##### Source passage #####

Richard Ebelacker was born into Santa Clara Pueblo in March 1946. His parents were Virginia Ebelacker and Robert Ebelacker. His maternal grandparents were Margaret Tafoya and Alcario Tafoya. He grew up learning how to make pottery from his mother and grandmother. Margaret, especially, taught him how to make exceptionally large redware and blackware pots.
Richard is the great grandson of Sarafina Tafoya, who is the mother of Margaret Tafoya. Margaret's oldest child is Virginia Ebelacker and Virginia's oldest child is Richard. All four of them were the only potters at Santa Clara who had the skill to make gigantic storage jars, some as large as 36 inches high. 36 inches is the height of your normal kitchen counter.
Constructing a large storage jar, at one time used for grain, corn or other foodstuff, is outrageously difficult. First, you need an enormous amount of hand-dug, clean clay. Coiling the pot needs to be done in stages so the pot can dry enough to support each additional coil. The pot will collapse if it cannot support itself.
Drying is slow to avoid cracking. Once the pot is dry, sanding the surface smooth creates mountains of dust. Afterwards, polishing is a real challenge. First, a slip (watery clay) is painted on to the surface and then, with a smooth river stone, the potter must rub the surface of the entire pot with the stone in a single sitting. This polishing is repeated over and over until a lustrous sheen is created. If you stop polishing, you run the risk of leaving a mark where you begin again.
The large pots were rarely decorated, and, if so, there was only a bear paw print. The most treacherous part of the process is the firing. Building a fire that big is dangerous and if the heat is not even over the entire pot, you run the risk of one area of the piece shrinking faster than the rest and having the pot crack or fall apart. Then just moving that heavy monster piece can be difficult. To make those big pieces takes strength, time, patience, determination and even more strength and talent. Today, the only Santa Clara potters who make larger pieces (but not as big as storage jars) are James Ebelacker, Richard's brother, and Jason Ebelacker, Richard's son.
Richard exhibited his gigantic pots at Santa Fe's Indian Market for 25 years and won countless awards. At the Market, potters still display their pieces on folding tables. Richard's pots were so big and tall, that every time I walked by his booth, I could never tell whether he was there, tending his work. He would peek out between or around his "forest" of pottery. He created his own shade on those hot August days.
Around 1968, Richard, along with his brother James, were encouraged by their mother Virginia to make pottery. After graduating from high school, Richard served in the U.S. Marine Corps, returning from Vietnam in 1966 to a job as a fireman in Los Alamos, New Mexico. He also was employed part time at the Los Alamos Scientific Laboratory. With two jobs, he did not have much extra time to make many of those large, time consuming pieces. He most enjoyed forming the pots and really disliked sanding them. Apparently, he was allergic to the dust! Richard died in 2010.

##### The input #####

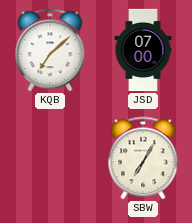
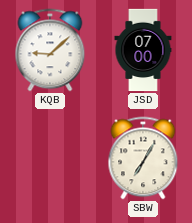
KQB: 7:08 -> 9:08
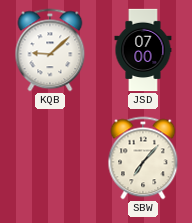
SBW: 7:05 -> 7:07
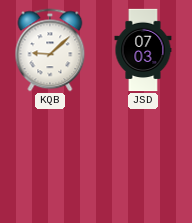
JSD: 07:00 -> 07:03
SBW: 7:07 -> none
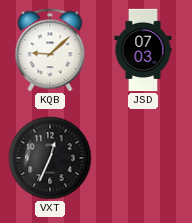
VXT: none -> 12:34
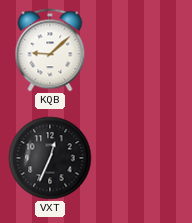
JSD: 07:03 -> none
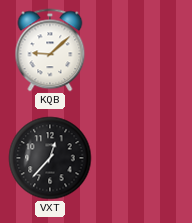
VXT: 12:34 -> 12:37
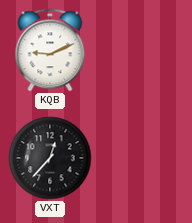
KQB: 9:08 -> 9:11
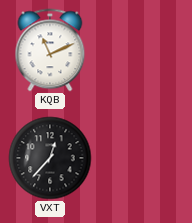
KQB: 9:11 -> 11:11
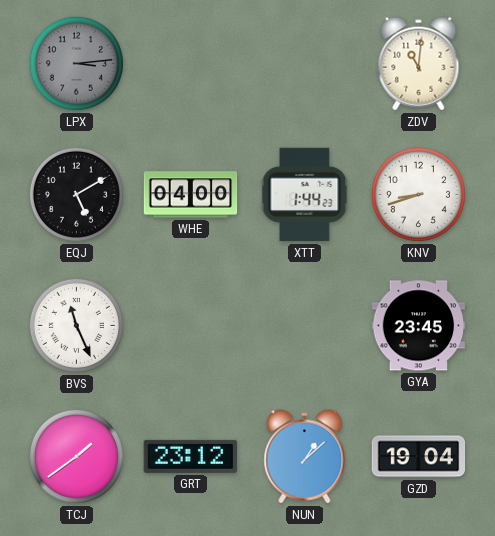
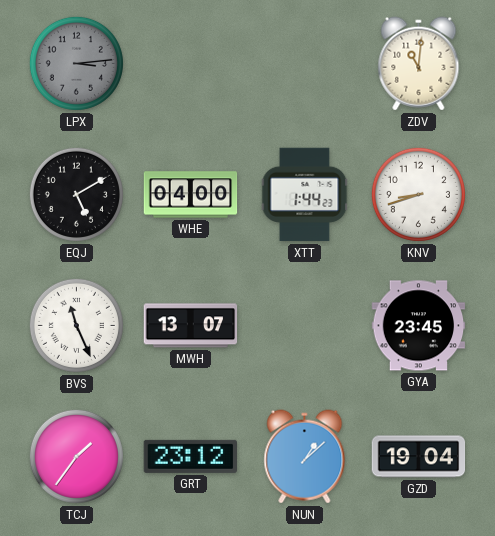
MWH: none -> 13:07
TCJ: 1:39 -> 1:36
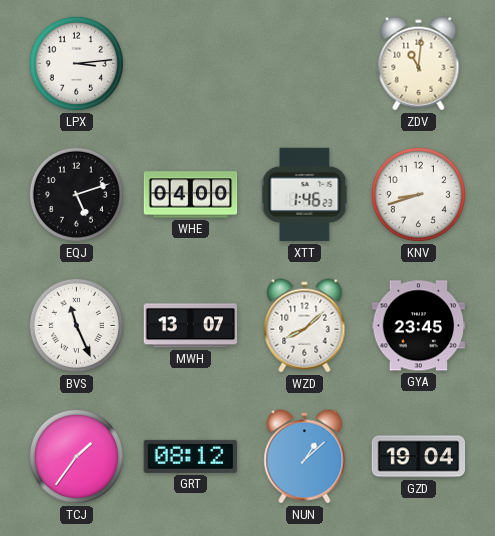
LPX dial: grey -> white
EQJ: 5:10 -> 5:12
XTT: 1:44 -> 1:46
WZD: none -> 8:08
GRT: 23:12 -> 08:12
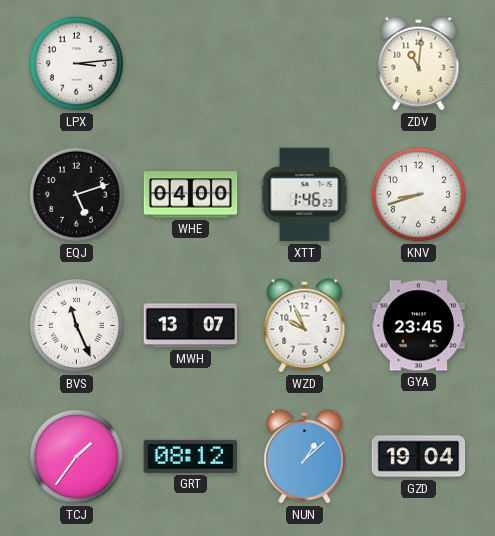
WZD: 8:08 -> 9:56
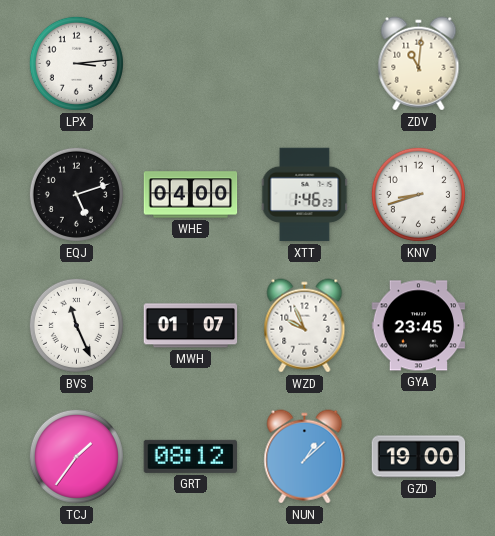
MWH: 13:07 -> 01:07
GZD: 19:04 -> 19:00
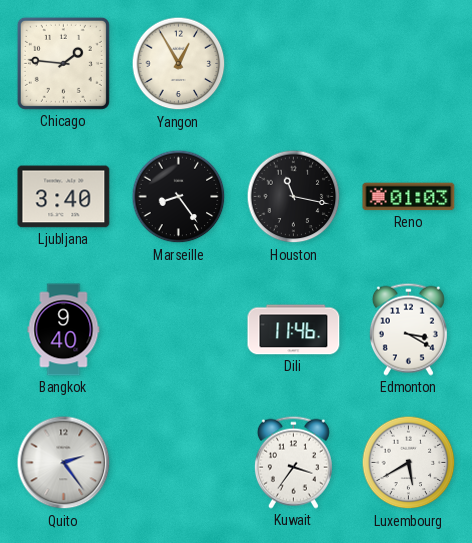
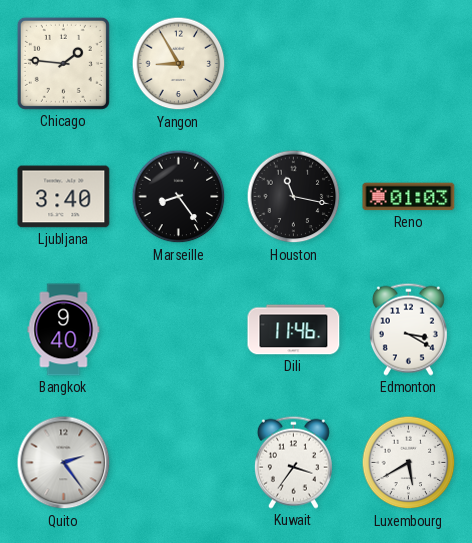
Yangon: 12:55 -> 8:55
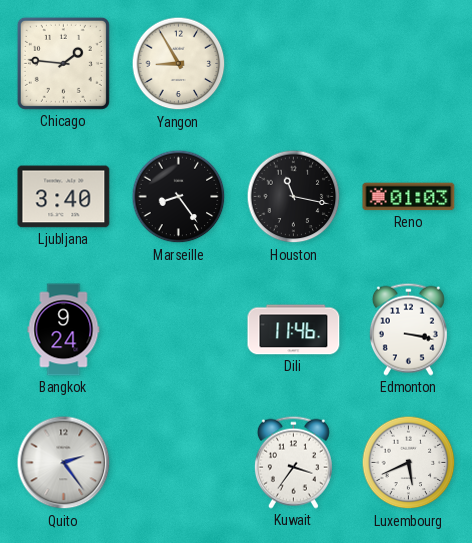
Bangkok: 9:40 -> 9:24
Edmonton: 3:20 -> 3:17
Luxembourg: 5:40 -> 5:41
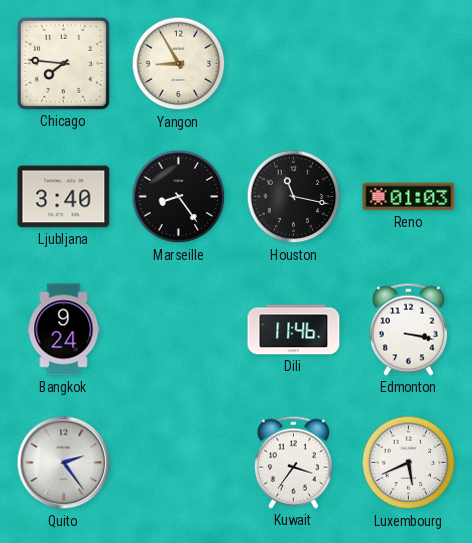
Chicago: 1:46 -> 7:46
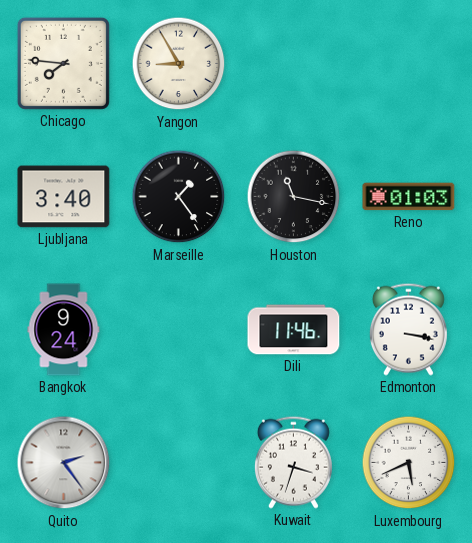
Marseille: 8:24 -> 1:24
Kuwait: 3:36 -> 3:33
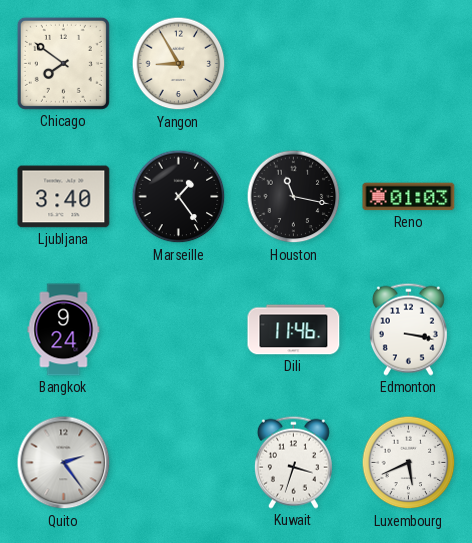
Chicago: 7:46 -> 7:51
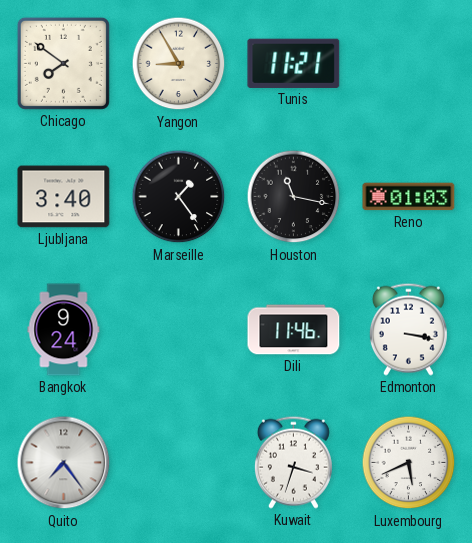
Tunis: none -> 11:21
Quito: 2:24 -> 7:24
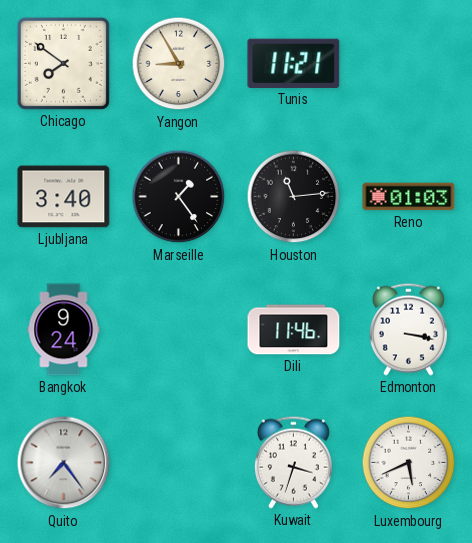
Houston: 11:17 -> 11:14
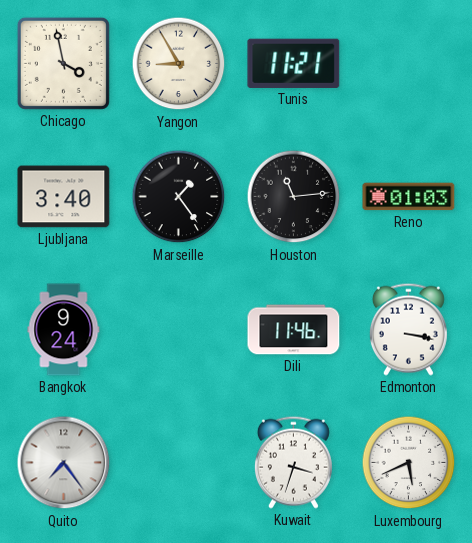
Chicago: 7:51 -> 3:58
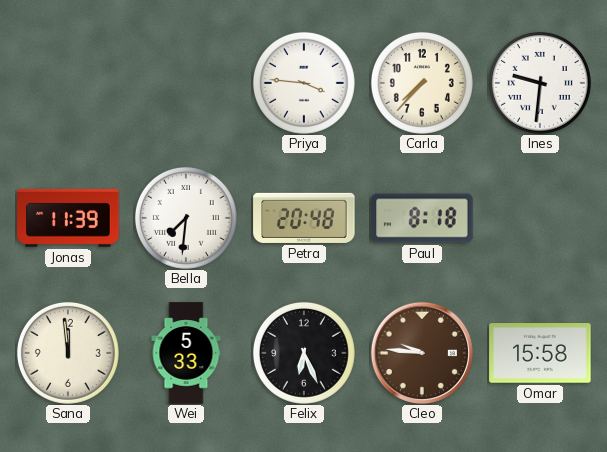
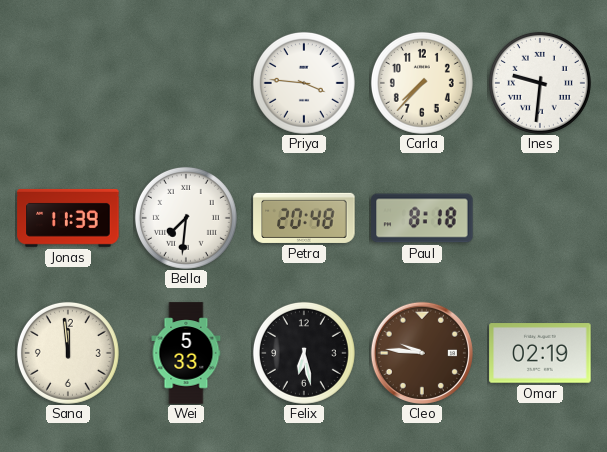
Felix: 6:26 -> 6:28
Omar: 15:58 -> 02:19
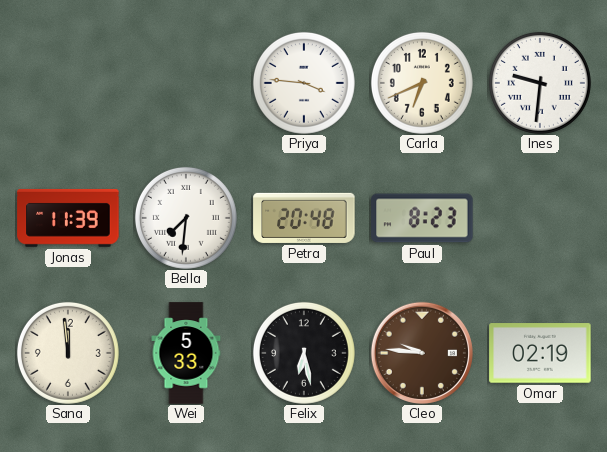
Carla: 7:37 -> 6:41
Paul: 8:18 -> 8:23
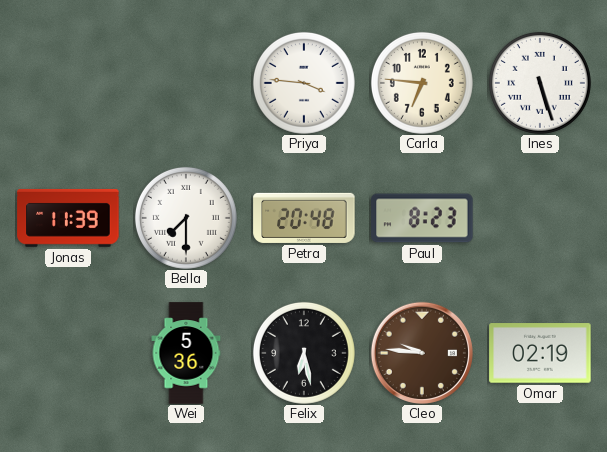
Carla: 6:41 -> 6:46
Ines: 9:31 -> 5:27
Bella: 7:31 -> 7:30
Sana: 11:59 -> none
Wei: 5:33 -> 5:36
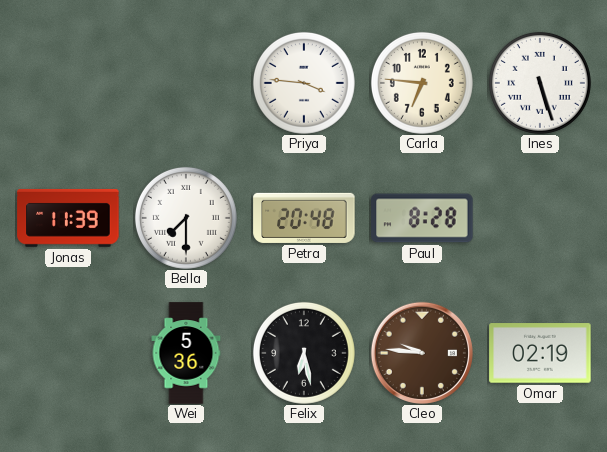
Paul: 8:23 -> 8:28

#####

__Tasks__
- 1) Answer these questions from the passage on Richard Ebelacker:
(a) Who were Richard's maternal grandparents?
(b) For how many years did Richard exhibit his pots at Santa Fe's Indian Market?
(c) What job did Richard take in Los Alamos after returning from Vietnam?
- 2) From the rows, return the part that opens with the line containing "MWH: none -> 13:07" and closes with the line containing "Yangon: 12:55 -> 8:55", copied exactly. Leave the pictures out of your answer.
The rows are unrelated to the passage on Richard Ebelacker.

__Task-by-task results__
- 1)
(a) Margaret Tafoya and Alcario Tafoya
(b) 25 years
(c) Fireman

- 2)
MWH: none -> 13:07
TCJ: 1:39 -> 1:36
LPX dial: grey -> white
EQJ: 5:10 -> 5:12
XTT: 1:44 -> 1:46
WZD: none -> 8:08
GRT: 23:12 -> 08:12
WZD: 8:08 -> 9:56
MWH: 13:07 -> 01:07
GZD: 19:04 -> 19:00
Yangon: 12:55 -> 8:55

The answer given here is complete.